En las semanas previas al principio de la pandemia del coronavirus, cuando las noticias comenzaban a llegar de China, tuve una conversación en un programa de radio sobre la virulencia de lo que después conoceríamos como Covid. En cabina analizamos la capacidad de contagio y la letalidad del virus para concluir que, si esa enfermedad que comenzaba a esparcirse se volvía una pandemia, dentro de algunos meses tres de cada cien personas que enfermaran del virus habrían muerto.

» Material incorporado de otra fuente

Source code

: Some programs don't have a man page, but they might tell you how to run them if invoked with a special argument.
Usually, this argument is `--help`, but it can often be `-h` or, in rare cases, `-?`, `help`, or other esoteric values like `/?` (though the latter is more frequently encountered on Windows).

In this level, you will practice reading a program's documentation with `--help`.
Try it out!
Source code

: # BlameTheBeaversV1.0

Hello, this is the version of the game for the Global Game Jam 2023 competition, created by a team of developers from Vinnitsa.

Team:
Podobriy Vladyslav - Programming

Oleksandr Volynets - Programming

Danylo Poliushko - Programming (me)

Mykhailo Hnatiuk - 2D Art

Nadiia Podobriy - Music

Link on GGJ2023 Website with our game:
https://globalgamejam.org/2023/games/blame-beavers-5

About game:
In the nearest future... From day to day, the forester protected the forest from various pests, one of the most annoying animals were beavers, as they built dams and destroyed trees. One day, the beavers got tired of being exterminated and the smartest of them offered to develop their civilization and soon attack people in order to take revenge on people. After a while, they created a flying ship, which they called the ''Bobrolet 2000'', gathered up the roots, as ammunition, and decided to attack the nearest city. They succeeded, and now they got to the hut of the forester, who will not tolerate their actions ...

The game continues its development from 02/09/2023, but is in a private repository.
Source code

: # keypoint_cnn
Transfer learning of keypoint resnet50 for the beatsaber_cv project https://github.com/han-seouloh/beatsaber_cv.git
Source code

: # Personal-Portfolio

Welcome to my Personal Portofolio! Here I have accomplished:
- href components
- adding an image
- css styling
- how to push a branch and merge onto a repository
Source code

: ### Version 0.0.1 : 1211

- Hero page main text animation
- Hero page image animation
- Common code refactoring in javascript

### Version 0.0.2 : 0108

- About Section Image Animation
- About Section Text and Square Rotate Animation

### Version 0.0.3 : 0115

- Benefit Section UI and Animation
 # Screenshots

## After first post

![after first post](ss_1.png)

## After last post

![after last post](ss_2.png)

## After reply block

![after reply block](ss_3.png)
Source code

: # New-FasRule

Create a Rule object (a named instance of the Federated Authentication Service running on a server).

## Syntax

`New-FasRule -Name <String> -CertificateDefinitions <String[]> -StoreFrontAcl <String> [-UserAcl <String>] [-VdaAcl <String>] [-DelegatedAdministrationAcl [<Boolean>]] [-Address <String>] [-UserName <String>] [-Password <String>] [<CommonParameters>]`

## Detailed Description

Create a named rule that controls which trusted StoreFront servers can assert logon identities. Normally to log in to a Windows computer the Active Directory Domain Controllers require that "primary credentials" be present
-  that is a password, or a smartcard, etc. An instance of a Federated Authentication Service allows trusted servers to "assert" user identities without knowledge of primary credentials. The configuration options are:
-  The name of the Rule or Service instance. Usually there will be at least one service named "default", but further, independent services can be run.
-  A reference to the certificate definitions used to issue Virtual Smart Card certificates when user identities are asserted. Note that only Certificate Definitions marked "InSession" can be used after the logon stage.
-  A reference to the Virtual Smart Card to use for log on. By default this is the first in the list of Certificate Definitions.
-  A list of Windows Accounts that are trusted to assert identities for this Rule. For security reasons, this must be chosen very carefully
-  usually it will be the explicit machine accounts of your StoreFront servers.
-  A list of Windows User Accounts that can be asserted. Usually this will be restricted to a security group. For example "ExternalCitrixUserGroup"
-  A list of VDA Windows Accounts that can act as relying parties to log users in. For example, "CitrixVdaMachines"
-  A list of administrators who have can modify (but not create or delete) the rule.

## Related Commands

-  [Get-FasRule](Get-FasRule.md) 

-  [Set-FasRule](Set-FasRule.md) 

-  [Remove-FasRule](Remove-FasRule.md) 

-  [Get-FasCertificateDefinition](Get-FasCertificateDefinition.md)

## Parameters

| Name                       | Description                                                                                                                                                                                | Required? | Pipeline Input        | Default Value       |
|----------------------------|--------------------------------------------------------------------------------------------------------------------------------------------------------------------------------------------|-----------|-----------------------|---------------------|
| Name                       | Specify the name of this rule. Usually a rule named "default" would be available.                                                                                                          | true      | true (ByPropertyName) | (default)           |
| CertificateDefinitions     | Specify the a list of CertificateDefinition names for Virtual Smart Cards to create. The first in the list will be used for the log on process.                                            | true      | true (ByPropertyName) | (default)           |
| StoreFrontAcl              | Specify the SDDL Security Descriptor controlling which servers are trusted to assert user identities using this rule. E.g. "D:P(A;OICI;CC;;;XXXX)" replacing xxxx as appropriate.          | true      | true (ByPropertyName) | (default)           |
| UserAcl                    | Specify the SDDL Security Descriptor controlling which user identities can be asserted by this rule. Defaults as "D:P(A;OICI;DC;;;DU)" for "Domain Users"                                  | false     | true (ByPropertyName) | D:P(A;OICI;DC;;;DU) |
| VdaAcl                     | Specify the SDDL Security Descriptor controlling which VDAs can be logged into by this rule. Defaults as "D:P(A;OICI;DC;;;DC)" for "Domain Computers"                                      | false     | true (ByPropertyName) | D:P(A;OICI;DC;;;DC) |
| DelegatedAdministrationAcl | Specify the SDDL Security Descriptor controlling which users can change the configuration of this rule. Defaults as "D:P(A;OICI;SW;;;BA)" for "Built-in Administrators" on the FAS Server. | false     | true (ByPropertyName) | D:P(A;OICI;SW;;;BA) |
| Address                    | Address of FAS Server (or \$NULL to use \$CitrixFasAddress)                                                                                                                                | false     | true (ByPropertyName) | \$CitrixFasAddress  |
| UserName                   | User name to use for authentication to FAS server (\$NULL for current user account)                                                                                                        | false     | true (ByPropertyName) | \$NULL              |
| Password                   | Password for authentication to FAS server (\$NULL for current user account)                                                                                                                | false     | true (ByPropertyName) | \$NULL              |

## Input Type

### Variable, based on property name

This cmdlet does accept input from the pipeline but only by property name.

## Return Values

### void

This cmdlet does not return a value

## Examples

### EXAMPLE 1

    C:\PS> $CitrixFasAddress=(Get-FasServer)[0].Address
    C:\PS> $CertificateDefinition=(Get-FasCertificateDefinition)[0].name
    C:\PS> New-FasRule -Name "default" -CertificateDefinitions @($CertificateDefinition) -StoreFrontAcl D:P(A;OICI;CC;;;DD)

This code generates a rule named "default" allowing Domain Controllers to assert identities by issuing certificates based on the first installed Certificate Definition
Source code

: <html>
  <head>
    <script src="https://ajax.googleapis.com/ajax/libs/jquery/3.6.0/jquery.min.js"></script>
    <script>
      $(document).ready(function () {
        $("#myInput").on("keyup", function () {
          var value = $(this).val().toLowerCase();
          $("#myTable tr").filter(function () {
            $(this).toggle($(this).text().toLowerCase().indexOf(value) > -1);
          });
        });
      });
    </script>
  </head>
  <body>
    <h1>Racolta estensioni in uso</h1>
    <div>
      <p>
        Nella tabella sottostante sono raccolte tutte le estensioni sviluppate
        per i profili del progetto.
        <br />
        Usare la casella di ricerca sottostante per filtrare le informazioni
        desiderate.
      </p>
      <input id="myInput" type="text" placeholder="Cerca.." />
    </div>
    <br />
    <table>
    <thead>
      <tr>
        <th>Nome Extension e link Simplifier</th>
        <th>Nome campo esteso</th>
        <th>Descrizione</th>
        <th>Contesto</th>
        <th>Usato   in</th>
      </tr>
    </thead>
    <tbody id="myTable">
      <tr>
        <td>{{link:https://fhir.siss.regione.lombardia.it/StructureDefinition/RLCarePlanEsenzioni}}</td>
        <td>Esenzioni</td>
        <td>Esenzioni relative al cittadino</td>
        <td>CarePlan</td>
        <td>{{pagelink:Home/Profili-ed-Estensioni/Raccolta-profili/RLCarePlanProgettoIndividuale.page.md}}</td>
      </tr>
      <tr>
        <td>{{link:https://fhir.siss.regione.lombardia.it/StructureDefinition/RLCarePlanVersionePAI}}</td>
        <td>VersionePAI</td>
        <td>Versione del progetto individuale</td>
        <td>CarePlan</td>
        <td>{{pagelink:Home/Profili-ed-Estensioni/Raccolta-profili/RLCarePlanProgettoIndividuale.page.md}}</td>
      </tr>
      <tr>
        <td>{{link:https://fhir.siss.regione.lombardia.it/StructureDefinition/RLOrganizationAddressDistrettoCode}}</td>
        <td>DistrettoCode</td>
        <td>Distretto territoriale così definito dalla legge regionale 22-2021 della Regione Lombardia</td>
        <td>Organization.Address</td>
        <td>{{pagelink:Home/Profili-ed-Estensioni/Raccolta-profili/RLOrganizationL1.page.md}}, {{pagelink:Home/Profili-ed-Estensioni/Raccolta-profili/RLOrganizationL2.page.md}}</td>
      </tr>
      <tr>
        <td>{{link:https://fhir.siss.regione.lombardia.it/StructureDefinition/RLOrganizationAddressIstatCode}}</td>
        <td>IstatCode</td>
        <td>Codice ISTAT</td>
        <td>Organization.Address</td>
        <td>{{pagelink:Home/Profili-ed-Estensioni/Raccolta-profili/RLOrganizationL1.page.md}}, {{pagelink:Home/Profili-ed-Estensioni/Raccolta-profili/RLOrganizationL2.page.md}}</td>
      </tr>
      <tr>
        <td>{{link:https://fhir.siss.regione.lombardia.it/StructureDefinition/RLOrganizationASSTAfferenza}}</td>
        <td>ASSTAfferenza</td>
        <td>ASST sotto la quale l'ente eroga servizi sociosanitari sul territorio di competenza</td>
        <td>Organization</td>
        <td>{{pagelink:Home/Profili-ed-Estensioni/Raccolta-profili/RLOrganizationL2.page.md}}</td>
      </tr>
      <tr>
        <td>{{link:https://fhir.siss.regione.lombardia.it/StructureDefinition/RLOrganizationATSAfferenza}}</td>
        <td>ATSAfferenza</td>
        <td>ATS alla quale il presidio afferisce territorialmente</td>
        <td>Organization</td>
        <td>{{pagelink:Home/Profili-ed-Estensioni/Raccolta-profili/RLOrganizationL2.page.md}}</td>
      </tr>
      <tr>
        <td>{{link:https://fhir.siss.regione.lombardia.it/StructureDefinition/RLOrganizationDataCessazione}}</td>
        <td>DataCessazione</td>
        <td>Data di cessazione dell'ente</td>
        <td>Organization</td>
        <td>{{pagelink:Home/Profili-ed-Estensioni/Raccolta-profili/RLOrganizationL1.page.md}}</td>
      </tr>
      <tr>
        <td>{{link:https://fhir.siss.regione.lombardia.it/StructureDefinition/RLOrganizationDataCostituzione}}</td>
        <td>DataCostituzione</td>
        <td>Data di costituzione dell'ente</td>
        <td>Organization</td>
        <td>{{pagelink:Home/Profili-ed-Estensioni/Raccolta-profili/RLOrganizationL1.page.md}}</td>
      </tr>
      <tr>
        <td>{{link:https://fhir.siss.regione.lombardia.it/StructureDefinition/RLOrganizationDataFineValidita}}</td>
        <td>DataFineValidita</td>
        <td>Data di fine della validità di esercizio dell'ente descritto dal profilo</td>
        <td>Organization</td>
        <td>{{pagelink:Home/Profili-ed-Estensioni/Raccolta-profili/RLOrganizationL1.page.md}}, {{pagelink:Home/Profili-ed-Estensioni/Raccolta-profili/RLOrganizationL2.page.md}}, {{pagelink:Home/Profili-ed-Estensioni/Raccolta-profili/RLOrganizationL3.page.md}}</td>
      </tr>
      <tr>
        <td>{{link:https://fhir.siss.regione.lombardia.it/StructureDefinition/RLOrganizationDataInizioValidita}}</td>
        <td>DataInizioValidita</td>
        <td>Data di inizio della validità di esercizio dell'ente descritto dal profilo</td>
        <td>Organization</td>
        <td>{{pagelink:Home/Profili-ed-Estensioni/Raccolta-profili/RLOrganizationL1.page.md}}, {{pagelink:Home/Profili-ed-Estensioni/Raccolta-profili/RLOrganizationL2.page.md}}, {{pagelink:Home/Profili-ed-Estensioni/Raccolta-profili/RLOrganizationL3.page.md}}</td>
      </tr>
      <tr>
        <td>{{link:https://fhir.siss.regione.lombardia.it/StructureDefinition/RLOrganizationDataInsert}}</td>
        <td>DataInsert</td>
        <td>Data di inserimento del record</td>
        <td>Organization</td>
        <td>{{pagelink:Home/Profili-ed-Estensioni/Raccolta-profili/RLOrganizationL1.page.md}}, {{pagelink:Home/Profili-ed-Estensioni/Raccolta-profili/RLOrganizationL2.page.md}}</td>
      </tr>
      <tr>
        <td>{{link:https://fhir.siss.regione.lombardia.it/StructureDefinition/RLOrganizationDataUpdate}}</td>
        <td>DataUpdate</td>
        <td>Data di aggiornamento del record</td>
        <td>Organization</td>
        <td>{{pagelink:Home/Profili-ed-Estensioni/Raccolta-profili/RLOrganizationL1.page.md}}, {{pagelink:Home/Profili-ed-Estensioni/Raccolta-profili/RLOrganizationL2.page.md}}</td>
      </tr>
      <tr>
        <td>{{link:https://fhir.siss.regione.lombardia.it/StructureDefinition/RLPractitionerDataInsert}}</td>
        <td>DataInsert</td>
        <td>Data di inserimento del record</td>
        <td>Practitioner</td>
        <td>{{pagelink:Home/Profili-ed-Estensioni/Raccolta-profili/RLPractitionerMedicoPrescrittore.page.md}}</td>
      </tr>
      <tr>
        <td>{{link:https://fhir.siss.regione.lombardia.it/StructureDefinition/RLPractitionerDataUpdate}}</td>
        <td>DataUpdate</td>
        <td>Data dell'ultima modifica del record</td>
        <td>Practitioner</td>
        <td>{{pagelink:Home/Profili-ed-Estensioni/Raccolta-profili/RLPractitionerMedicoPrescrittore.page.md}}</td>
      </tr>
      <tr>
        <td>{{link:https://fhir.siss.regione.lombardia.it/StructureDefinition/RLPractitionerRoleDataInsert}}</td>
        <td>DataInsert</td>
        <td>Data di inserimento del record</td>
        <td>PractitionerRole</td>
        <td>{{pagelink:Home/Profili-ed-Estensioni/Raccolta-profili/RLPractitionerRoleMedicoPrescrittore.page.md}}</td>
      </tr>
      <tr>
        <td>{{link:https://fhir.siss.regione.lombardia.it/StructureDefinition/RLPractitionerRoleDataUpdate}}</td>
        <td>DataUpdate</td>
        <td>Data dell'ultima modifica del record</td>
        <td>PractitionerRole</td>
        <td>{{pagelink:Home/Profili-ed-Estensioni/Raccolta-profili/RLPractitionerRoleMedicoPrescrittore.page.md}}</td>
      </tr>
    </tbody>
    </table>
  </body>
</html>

Recuerdo una llamada con alguien del público que dio pie a un escenario espeluznante: si todos enfermáramos, entonces tres de cada cien personas que hoy (entonces) conocemos, habrán muerto para el momento en que termine la pandemia.
De aquello han pasado años, y aunque las estadísticas evidentemente varían, todos, de una manera u otra, tenemos historias de gente conocida y querida, familiares o amigos, que se fueron por el virus. En el trayecto, cuando las vacunas parecían solo una promesa, toda la humanidad tuvo miedo, en mayor o menor grado. Había en el aire una sensación de vulnerabilidad universal. Aunque resulte inconfesable, todos, en algún momento, pensamos en la posibilidad de nuestra propia muerte.
He recordado esos tiempos viendo una gran serie de televisión: The Last of Us, de HBO.
Inspirada en el videojuego del mismo nombre, uno de los más célebres de la historia reciente, la serie imagina un futuro apocalíptico en el que la humanidad se ha visto arrasada por la mutación de un hongo llamado Cordyceps, capaz de tomar control del organismo huésped. En este caso, los infectados se convierten en una especie particularmente horrible de los zombies típicos del género. En la serie (y el juego) el resultado de la pandemia de Cordyceps es el exterminio casi absoluto de la humanidad, desprovista de una respuesta médica a la enfermedad. Es, digamos, una versión casi inmediata y extrema de la peste bubónica o el ébola, con el agregado (para beneficio del horror) de la mutación de los infectados en máquinas de contagio y violencia.
The Last of Us es notable por los escenarios de ciencia ficción que dibuja y por la ambientación impresionante en ciudades destruidas o zonas de cuarentena donde impera el autoritarismo con el pretexto el de contención sanitaria. Pero es todavía más notable por su enfoque en las historias humanas específicas que emergen después del Apocalipsis. No es casualidad que el creador de la serie sea Craig Mazin, el genio que transformó la serie sobre el accidente nuclear en Chernobyl en un estudio sobre el luto, la pérdida, la desesperación y – en el caso específico de Chernobyl– la incapacidad criminal de la burocracia soviética. The Last of Us hace algo parecido. Nos recuerda que todo puede acabarse, y cuando todo se acabe, hasta un rollo de papel podría ser un lujo (lo fue en nuestra pandemia, por supuesto).
En ese sentido, la serie forma parte de una tradición de literatura sobre el fin del mundo. Pienso, por ejemplo, en “La Carretera”, uno de los libros más extraordinarios del novelista estadounidense Cormac McCarthy. En “La Carretera”, McCarthy nos invita a seguir a un padre y un hijo que tratan de sobrevivir después de un acontecimiento apocalíptico (no queda exactamente claro qué ocurrió, pero parece ser un invierno nuclear). La reflexión de esa novela es parecida a The Last of Us. En tiempos extremos, la condición humana se ve reducida a su expresión más miserable o amplificada a su versión más noble. Podemos ser caníbales aterradores o defensores de un futuro mejor.
La pregunta que queda, ahora que la emergencia de la pandemia ha dado paso al Covid como enfermedad endémica, es si tendremos la sensibilidad e inteligencia de no olvidar la sensación de esos años en los que vivimos en peligro. Esa es la invitación de the Last of Us. Nadie sabe lo que tiene hasta que lo ve perdido.